En una enorme tienda por departamento de Caracas existe una sección de librería y papelería donde se liquidan, a precio de gallina flaca, los saldos de aquellas ediciones por las que habían apostado las distribuidoras editoriales, y (digámoslo así, como algunos de sus inefables empleados suelen decirlo) no funcionaron en el mercado. Ahí adquirí, entre otros, un ejemplar de Los años inútiles, de Jorge Eduardo Benavides, algunos libros de Paul Theroux y una interesante antología de nuevos narradores norteamericanos.

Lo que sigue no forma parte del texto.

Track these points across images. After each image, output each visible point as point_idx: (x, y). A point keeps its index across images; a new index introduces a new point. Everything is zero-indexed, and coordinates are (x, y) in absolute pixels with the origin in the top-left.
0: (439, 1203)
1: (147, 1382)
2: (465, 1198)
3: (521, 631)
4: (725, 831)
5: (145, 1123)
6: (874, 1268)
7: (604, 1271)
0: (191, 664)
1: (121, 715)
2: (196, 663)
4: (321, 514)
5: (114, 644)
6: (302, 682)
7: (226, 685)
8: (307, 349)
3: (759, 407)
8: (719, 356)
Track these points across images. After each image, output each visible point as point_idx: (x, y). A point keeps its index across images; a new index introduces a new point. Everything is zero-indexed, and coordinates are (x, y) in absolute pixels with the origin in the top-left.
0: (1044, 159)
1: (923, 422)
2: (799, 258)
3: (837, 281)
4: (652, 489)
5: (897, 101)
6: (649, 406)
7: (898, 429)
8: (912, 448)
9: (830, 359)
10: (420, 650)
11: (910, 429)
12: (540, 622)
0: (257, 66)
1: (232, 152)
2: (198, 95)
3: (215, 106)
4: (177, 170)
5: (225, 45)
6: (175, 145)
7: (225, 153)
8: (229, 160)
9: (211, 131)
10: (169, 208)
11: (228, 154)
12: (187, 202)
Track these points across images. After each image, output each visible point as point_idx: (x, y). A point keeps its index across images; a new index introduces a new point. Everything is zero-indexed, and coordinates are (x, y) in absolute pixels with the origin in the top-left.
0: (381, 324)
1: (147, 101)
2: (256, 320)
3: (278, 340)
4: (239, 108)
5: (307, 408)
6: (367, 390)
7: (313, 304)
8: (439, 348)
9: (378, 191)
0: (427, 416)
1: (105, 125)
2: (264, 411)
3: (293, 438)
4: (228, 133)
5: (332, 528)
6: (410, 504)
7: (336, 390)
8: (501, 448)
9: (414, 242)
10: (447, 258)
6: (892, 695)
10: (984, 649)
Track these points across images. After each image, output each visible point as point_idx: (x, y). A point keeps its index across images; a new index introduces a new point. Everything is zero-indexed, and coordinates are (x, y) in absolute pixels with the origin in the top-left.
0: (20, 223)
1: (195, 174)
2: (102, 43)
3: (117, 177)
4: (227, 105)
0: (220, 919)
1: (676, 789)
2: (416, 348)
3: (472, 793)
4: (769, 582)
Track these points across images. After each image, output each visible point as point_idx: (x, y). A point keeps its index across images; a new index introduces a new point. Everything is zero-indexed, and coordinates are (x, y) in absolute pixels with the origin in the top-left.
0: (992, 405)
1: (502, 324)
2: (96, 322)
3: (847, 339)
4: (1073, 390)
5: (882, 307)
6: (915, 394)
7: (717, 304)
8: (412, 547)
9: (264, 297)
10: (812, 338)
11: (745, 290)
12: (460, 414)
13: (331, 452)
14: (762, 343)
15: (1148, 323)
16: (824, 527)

No solía visitar aquella tienda con el fin de ver o comprar libros —para eso tenía las agradables librerías de Montse, Walter, Daniel o Javier—, aunque normalmente terminaba haciéndolo. Quizá esto suene a lugar común misógino y desafortunado, pero en verdad no lo es: acompañar a mi esposa cuando va de tiendas merece siempre algún tipo de recompensa. Fue en una de esas ocasiones en que me animé a tomar un ejemplar de El libro negro, de Orhan Pamuk.
Hoy que Pamuk comienza a disfrutar de las mieles del Nóbel y sus libros serán, con toda seguridad, protagonistas principales de los anaqueles, tengo aquel ejemplar de carátula roja (por cierto bastante evocativa de la bandera turca) sobre mi escritorio, a un costado de la computadora. Supongo que el otorgamiento del premio será una buena razón para iniciar su lectura.
Como en el juego de la ruleta, la trascendencia, la fama o la notoriedad de un autor dependen a veces de situaciones coyunturales o aleatorias. Más allá de la calidad literaria de Pamuk —de la cual, honestamente, no estoy en condiciones de opinar—, esta anécdota pareciera querer recordarme esa realidad.